My illness unfortunately meant that I missed out on a community meeting regarding the situation in Burma (Myanmar). For those who aren’t familiar with this crisis: it is clear the Burmese government, which is run by an odd hybrid of military and civilian components, is forcing out the Rohingya people, a community that has traditionally lived within Burma’s Rakhine State. The current number of refugees is estimated by Action Aid UK to be in excess of 400,000; they have fled mainly to Bangladesh, a country which has suffered devastating floods in recent weeks, and thus can ill-afford the influx.
Britain is the former colonial power in the region and has a share of the responsibility for what modern Burma has become. I understand that junior ministers will be dispatched to the region as will more aid; this is welcome, but I will be pressing for greater clarity on timescales and how this aid will be spent as well as asking for stringent conditions to be added to our training and arms sales.

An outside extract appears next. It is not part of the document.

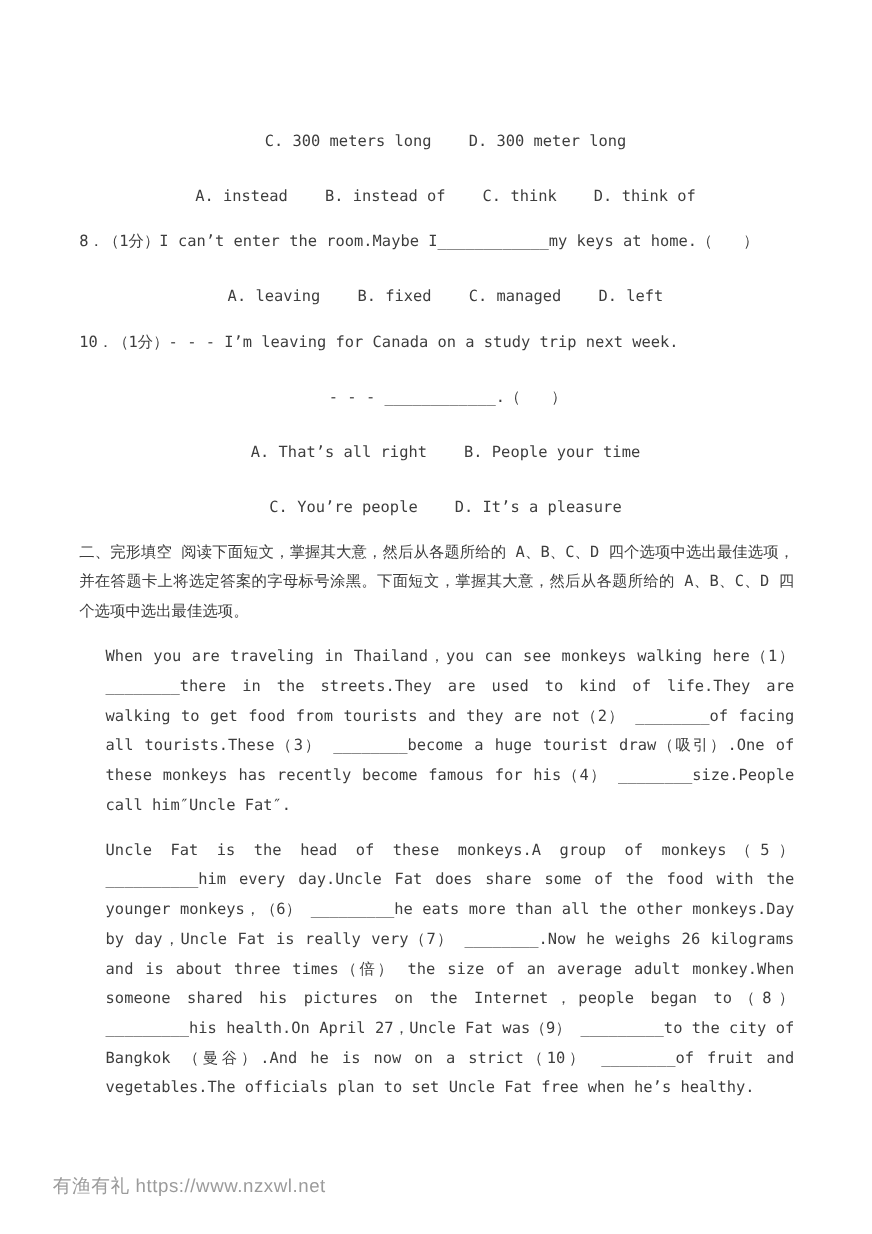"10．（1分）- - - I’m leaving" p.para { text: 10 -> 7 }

What is clear is that Britain doesn’t have the resources nor the inclination to join in any sort of military involvement. We also need to be mindful that one of the largest investors in Burma is China; it is unlikely they would welcome any foreign intervention. I also don’t believe that any mission would succeed without the United States; as President Trump apparently has difficulty recalling that “Namibia” and not “Nambia” is the name of an important sovereign nation, I have little faith the Americans will get involved.

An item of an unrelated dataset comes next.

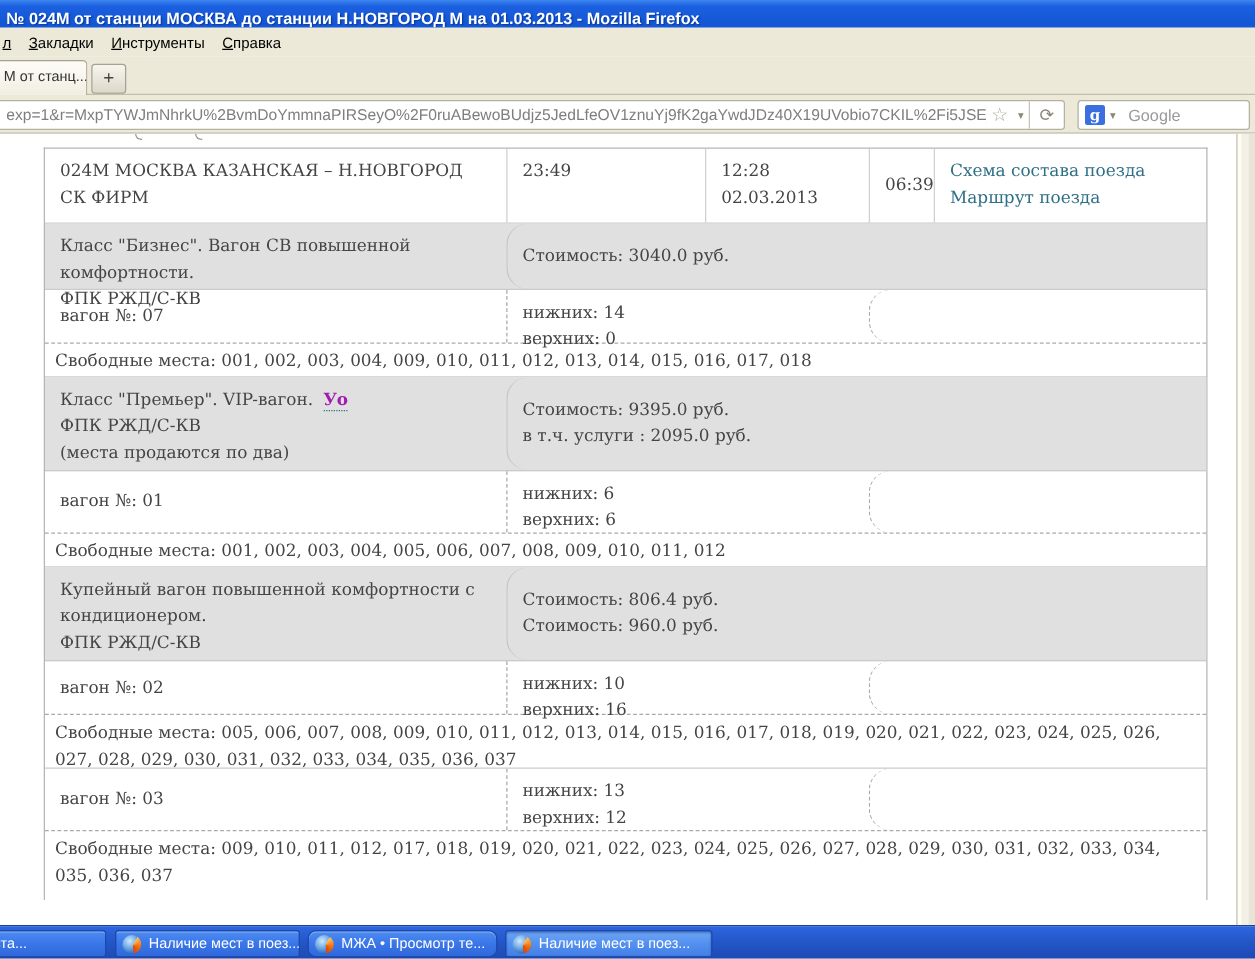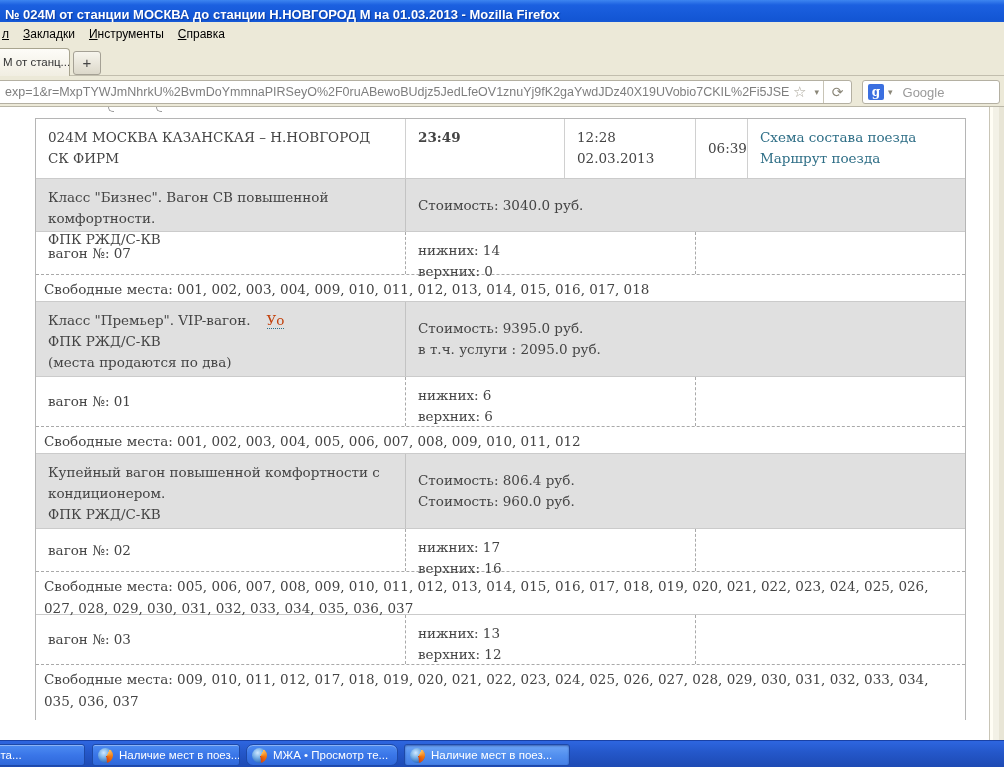"23:49" .c2 { font-weight: bold -> none }
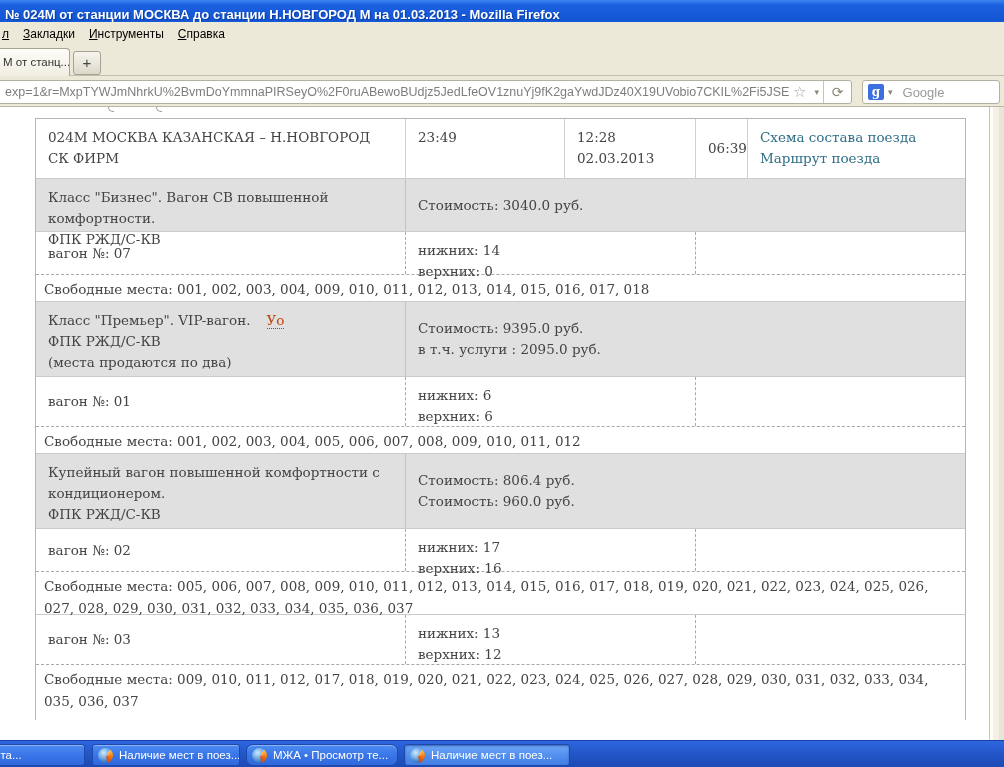"Стоимость: 3040.0 руб." .crest { border-radius: none -> 17px }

What the West can do, however, is apply conditions and not just moral pressure. The civilian portion of Burma’s government is headed by Nobel Peace Prize winner Aung San Suu Kyi. She has not spoken up for the Rohingya, rather, her actions can be construed as complicity in the horror.
This is terrible. Few things are worse than a fallen hero: we have all too few icons that we can point to and tell our children, “here is someone to emulate”!
It once seemed that Suu Kyi’s quiet dignity and her principles were worthy of admiration. In the name of power politics, she has binned her years of virtue. I’ve heard various suggestions: first, she should be stripped of her Nobel Prize. I agree. I also have heard that she ought to be investigated by the International Criminal Court at the Hague: this too is worth trying. What we cannot afford to do is nothing.